Through research funded by USAID’s Partnerships for Enhanced Engagement in Research (PEER) program, a scientist in Madagascar is identifying cricket species native to the country’s highlands that could be farmed on a commercial scale to address food insecurity while reducing the strain of agricultural expansion on Madagascar’s unique environment and biodiversity.

Marine Life

Unsustainable management of fisheries and other marine and coastal resources threatens the food security and livelihoods of more than three billion people worldwide who rely on fish for at least part of their diet.

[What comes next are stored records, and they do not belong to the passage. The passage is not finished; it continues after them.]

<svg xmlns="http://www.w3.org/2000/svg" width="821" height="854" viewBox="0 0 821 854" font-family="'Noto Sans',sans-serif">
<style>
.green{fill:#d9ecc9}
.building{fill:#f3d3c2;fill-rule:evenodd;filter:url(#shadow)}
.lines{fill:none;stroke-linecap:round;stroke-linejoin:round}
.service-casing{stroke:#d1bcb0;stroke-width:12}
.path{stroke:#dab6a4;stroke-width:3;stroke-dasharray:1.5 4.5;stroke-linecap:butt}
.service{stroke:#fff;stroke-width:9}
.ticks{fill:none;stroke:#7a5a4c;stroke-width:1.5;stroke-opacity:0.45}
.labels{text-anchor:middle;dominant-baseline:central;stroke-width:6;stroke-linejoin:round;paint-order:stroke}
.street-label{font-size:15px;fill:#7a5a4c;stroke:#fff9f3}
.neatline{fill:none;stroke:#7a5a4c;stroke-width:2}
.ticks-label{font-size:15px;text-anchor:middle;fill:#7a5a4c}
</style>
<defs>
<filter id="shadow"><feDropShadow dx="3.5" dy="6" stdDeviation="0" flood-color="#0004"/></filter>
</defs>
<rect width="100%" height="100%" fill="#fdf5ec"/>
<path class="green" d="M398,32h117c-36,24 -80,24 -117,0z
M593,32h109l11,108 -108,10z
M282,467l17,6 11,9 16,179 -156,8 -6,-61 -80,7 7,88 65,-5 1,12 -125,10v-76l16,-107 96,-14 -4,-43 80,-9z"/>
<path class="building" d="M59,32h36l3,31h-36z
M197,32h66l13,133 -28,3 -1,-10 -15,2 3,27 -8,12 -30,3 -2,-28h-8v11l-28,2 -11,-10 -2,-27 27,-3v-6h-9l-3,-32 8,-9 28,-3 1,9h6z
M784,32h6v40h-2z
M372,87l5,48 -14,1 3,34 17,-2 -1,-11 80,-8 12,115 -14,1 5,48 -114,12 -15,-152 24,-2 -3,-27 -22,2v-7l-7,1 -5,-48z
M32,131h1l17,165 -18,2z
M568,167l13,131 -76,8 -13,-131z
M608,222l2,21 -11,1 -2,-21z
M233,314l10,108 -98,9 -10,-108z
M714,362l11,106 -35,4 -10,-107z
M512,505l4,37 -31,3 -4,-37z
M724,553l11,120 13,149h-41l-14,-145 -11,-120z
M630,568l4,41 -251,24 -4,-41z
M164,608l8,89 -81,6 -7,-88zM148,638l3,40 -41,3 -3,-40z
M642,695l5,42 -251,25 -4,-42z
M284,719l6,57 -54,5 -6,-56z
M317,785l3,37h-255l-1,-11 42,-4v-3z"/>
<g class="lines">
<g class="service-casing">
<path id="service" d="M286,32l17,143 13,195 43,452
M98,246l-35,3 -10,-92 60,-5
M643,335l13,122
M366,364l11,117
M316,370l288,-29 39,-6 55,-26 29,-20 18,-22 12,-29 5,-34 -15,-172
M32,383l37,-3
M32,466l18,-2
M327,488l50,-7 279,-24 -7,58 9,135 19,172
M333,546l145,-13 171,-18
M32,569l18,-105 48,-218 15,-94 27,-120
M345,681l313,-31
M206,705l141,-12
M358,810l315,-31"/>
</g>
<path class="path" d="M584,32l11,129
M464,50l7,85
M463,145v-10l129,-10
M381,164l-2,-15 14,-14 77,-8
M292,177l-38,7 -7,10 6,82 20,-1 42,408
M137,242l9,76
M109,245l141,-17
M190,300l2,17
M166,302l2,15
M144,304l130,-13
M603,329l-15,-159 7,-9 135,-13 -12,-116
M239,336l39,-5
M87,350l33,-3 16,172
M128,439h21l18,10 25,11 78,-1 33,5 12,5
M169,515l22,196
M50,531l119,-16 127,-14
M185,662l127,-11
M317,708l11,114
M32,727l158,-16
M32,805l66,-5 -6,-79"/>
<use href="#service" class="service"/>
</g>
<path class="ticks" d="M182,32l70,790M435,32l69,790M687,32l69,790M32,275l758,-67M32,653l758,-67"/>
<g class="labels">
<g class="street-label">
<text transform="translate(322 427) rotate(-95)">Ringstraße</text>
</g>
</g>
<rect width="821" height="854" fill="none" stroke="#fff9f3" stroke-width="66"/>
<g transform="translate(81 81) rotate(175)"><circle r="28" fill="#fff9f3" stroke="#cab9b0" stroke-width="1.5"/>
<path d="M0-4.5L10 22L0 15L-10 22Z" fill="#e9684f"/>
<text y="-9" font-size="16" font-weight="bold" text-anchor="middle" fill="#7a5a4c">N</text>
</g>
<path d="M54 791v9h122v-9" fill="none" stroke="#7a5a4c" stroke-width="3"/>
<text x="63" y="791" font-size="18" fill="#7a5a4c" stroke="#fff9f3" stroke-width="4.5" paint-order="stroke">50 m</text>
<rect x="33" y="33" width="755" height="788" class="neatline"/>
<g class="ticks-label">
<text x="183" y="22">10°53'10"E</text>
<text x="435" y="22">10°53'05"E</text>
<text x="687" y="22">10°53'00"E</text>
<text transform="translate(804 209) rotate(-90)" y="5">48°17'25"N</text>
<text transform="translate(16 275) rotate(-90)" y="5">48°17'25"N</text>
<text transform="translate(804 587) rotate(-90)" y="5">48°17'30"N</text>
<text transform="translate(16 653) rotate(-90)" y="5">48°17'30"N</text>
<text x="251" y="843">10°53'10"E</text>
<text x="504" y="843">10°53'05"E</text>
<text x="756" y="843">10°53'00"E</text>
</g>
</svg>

In Indonesia, USAID’s support for sustainable marine management is helping fish stocks rebound thanks to the introduction of fair trade fishing practices. Marine resources are an essential source of nutrition for billions of people globally. Each year, USAID invests more than $33 million in about 15 countries across Asia, Africa, and Latin America and the Caribbean to promote sustainable fisheries and conserve marine biodiversity.

Mangroves

Mangrove trees have superpower-like qualities. They help maintain water quality and filter pollutants, allowing fish and other aquatic wildlife to thrive. They are also one of the best defenses against the impacts of climate change, acting as a natural physical barrier to protect against increasingly frequent storm surges and coastal erosion.

But mangroves are increasingly at risk as they are cut down for fuel wood or to clear land for construction or aquaculture. In Haiti, USAID is supporting the rehabilitation of mangrove ecosystems to restore wildlife habitats, protect at-risk coastal communities, and boost resilience to natural shocks. A similar effort is underway in Madagascar, which is home to about 20% of Africa’s mangrove forests. There, USAID’s Hay Tao program helps develop tools that promote alternate wood sources and reforestation efforts. Similarly, in Sierra Leone, the USAID-funded West Africa Biodiversity and Climate Change program, which ended in February 2021, worked to raise awareness of the benefits of mangroves among natural resource-dependent communities and engage them in restoration efforts.

Around the world, USAID works to support the conservation of diverse species and their habitats, both for their intrinsic value and the innumerable benefits they provide to global well-being.

Recognizing that conservation and development efforts are more sustainable when led by local people, USAID has been a leader in community-based conservation, vastly expanding land, marine, and coastal areas under conservation management. By partnering with communities to conserve key ecosystems and critical landscapes, USAID’s conservation work can yield benefits for all.